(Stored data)
::::

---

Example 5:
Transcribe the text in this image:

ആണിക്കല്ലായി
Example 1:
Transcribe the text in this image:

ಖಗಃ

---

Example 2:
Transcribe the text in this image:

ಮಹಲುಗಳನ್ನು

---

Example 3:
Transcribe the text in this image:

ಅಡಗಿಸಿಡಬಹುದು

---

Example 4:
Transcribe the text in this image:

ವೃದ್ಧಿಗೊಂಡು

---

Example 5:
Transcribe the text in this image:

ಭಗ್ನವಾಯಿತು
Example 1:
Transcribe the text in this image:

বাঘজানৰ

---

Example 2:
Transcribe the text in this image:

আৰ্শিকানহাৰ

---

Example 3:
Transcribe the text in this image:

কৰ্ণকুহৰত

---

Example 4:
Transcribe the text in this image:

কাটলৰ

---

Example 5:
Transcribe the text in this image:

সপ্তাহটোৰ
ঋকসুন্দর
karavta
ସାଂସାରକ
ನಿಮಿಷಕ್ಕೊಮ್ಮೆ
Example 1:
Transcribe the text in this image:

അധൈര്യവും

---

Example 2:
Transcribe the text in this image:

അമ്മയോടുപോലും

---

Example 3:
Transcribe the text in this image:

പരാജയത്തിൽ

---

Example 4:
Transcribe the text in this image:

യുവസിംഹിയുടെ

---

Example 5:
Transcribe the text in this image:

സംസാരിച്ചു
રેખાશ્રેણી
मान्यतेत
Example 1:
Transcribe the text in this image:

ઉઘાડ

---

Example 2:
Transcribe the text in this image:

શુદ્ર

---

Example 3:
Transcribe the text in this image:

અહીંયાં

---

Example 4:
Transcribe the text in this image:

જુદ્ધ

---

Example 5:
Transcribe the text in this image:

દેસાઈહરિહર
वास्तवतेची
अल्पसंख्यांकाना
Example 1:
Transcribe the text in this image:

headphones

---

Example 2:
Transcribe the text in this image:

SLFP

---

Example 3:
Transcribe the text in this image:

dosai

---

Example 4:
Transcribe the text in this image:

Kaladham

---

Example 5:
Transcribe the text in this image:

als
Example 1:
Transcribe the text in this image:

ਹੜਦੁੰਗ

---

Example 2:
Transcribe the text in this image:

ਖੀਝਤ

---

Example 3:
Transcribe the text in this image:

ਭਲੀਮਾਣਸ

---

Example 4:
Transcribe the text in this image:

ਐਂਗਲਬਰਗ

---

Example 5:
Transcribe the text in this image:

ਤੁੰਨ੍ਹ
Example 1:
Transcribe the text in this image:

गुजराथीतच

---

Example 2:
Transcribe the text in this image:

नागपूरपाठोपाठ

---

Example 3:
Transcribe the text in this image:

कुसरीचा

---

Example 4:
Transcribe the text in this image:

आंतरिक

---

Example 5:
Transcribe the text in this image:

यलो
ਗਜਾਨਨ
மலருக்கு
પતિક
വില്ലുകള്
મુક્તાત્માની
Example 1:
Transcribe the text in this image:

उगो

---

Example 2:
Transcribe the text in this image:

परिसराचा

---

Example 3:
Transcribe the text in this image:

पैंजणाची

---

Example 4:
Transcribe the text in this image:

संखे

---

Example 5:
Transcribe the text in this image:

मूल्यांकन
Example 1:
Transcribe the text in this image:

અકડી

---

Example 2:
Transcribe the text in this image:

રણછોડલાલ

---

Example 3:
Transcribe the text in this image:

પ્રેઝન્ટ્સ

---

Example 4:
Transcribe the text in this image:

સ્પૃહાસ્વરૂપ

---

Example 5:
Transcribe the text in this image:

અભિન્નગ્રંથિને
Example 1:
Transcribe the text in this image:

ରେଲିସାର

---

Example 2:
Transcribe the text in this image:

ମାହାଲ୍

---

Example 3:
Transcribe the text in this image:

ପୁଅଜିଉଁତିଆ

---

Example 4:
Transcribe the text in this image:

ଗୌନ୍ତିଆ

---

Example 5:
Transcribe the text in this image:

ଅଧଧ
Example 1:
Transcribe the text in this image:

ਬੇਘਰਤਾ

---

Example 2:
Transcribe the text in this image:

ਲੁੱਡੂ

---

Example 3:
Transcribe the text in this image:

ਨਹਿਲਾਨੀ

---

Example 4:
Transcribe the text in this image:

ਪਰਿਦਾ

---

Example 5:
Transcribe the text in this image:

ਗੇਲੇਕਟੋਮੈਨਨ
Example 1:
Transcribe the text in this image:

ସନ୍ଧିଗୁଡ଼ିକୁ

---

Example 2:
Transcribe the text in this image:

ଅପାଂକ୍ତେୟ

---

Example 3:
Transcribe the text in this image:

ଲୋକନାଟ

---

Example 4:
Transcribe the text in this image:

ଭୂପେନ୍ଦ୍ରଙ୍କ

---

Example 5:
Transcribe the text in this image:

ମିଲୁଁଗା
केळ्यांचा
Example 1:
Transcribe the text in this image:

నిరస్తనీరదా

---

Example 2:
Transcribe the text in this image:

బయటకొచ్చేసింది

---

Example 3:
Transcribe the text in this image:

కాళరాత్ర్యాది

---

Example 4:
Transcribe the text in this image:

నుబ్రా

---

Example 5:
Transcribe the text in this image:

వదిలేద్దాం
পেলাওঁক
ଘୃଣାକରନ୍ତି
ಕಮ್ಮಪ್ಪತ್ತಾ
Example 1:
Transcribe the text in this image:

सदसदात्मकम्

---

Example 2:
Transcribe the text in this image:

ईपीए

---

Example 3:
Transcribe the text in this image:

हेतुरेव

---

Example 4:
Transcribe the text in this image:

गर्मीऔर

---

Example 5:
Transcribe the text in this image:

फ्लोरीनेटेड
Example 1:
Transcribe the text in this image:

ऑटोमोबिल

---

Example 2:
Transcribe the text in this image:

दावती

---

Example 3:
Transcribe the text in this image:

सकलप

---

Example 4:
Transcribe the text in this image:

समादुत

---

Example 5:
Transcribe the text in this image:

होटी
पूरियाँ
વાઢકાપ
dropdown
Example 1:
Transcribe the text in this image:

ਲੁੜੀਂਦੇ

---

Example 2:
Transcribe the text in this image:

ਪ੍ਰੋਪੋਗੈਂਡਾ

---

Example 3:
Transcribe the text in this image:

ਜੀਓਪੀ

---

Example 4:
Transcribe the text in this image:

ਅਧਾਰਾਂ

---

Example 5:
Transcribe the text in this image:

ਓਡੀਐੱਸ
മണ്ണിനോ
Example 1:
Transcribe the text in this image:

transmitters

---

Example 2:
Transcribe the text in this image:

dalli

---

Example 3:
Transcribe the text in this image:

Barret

::::

WORK TO COMPLETE
The task calls for each record to be returned verbatim.

WORKED SOLUTION
---

Example 5:
Transcribe the text in this image:

ആണിക്കല്ലായി
Example 1:
Transcribe the text in this image:

ಖಗಃ

---

Example 2:
Transcribe the text in this image:

ಮಹಲುಗಳನ್ನು

---

Example 3:
Transcribe the text in this image:

ಅಡಗಿಸಿಡಬಹುದು

---

Example 4:
Transcribe the text in this image:

ವೃದ್ಧಿಗೊಂಡು

---

Example 5:
Transcribe the text in this image:

ಭಗ್ನವಾಯಿತು
Example 1:
Transcribe the text in this image:

বাঘজানৰ

---

Example 2:
Transcribe the text in this image:

আৰ্শিকানহাৰ

---

Example 3:
Transcribe the text in this image:

কৰ্ণকুহৰত

---

Example 4:
Transcribe the text in this image:

কাটলৰ

---

Example 5:
Transcribe the text in this image:

সপ্তাহটোৰ
ঋকসুন্দর
karavta
ସାଂସାରକ
ನಿಮಿಷಕ್ಕೊಮ್ಮೆ
Example 1:
Transcribe the text in this image:

അധൈര്യവും

---

Example 2:
Transcribe the text in this image:

അമ്മയോടുപോലും

---

Example 3:
Transcribe the text in this image:

പരാജയത്തിൽ

---

Example 4:
Transcribe the text in this image:

യുവസിംഹിയുടെ

---

Example 5:
Transcribe the text in this image:

സംസാരിച്ചു
રેખાશ્રેણી
मान्यतेत
Example 1:
Transcribe the text in this image:

ઉઘાડ

---

Example 2:
Transcribe the text in this image:

શુદ્ર

---

Example 3:
Transcribe the text in this image:

અહીંયાં

---

Example 4:
Transcribe the text in this image:

જુદ્ધ

---

Example 5:
Transcribe the text in this image:

દેસાઈહરિહર
वास्तवतेची
अल्पसंख्यांकाना
Example 1:
Transcribe the text in this image:

headphones

---

Example 2:
Transcribe the text in this image:

SLFP

---

Example 3:
Transcribe the text in this image:

dosai

---

Example 4:
Transcribe the text in this image:

Kaladham

---

Example 5:
Transcribe the text in this image:

als
Example 1:
Transcribe the text in this image:

ਹੜਦੁੰਗ

---

Example 2:
Transcribe the text in this image:

ਖੀਝਤ

---

Example 3:
Transcribe the text in this image:

ਭਲੀਮਾਣਸ

---

Example 4:
Transcribe the text in this image:

ਐਂਗਲਬਰਗ

---

Example 5:
Transcribe the text in this image:

ਤੁੰਨ੍ਹ
Example 1:
Transcribe the text in this image:

गुजराथीतच

---

Example 2:
Transcribe the text in this image:

नागपूरपाठोपाठ

---

Example 3:
Transcribe the text in this image:

कुसरीचा

---

Example 4:
Transcribe the text in this image:

आंतरिक

---

Example 5:
Transcribe the text in this image:

यलो
ਗਜਾਨਨ
மலருக்கு
પતિક
വില്ലുകള്
મુક્તાત્માની
Example 1:
Transcribe the text in this image:

उगो

---

Example 2:
Transcribe the text in this image:

परिसराचा

---

Example 3:
Transcribe the text in this image:

पैंजणाची

---

Example 4:
Transcribe the text in this image:

संखे

---

Example 5:
Transcribe the text in this image:

मूल्यांकन
Example 1:
Transcribe the text in this image:

અકડી

---

Example 2:
Transcribe the text in this image:

રણછોડલાલ

---

Example 3:
Transcribe the text in this image:

પ્રેઝન્ટ્સ

---

Example 4:
Transcribe the text in this image:

સ્પૃહાસ્વરૂપ

---

Example 5:
Transcribe the text in this image:

અભિન્નગ્રંથિને
Example 1:
Transcribe the text in this image:

ରେଲିସାର

---

Example 2:
Transcribe the text in this image:

ମାହାଲ୍

---

Example 3:
Transcribe the text in this image:

ପୁଅଜିଉଁତିଆ

---

Example 4:
Transcribe the text in this image:

ଗୌନ୍ତିଆ

---

Example 5:
Transcribe the text in this image:

ଅଧଧ
Example 1:
Transcribe the text in this image:

ਬੇਘਰਤਾ

---

Example 2:
Transcribe the text in this image:

ਲੁੱਡੂ

---

Example 3:
Transcribe the text in this image:

ਨਹਿਲਾਨੀ

---

Example 4:
Transcribe the text in this image:

ਪਰਿਦਾ

---

Example 5:
Transcribe the text in this image:

ਗੇਲੇਕਟੋਮੈਨਨ
Example 1:
Transcribe the text in this image:

ସନ୍ଧିଗୁଡ଼ିକୁ

---

Example 2:
Transcribe the text in this image:

ଅପାଂକ୍ତେୟ

---

Example 3:
Transcribe the text in this image:

ଲୋକନାଟ

---

Example 4:
Transcribe the text in this image:

ଭୂପେନ୍ଦ୍ରଙ୍କ

---

Example 5:
Transcribe the text in this image:

ମିଲୁଁଗା
केळ्यांचा
Example 1:
Transcribe the text in this image:

నిరస్తనీరదా

---

Example 2:
Transcribe the text in this image:

బయటకొచ్చేసింది

---

Example 3:
Transcribe the text in this image:

కాళరాత్ర్యాది

---

Example 4:
Transcribe the text in this image:

నుబ్రా

---

Example 5:
Transcribe the text in this image:

వదిలేద్దాం
পেলাওঁক
ଘୃଣାକରନ୍ତି
ಕಮ್ಮಪ್ಪತ್ತಾ
Example 1:
Transcribe the text in this image:

सदसदात्मकम्

---

Example 2:
Transcribe the text in this image:

ईपीए

---

Example 3:
Transcribe the text in this image:

हेतुरेव

---

Example 4:
Transcribe the text in this image:

गर्मीऔर

---

Example 5:
Transcribe the text in this image:

फ्लोरीनेटेड
Example 1:
Transcribe the text in this image:

ऑटोमोबिल

---

Example 2:
Transcribe the text in this image:

दावती

---

Example 3:
Transcribe the text in this image:

सकलप

---

Example 4:
Transcribe the text in this image:

समादुत

---

Example 5:
Transcribe the text in this image:

होटी
पूरियाँ
વાઢકાપ
dropdown
Example 1:
Transcribe the text in this image:

ਲੁੜੀਂਦੇ

---

Example 2:
Transcribe the text in this image:

ਪ੍ਰੋਪੋਗੈਂਡਾ

---

Example 3:
Transcribe the text in this image:

ਜੀਓਪੀ

---

Example 4:
Transcribe the text in this image:

ਅਧਾਰਾਂ

---

Example 5:
Transcribe the text in this image:

ਓਡੀਐੱਸ
മണ്ണിനോ
Example 1:
Transcribe the text in this image:

transmitters

---

Example 2:
Transcribe the text in this image:

dalli

---

Example 3:
Transcribe the text in this image:

Barret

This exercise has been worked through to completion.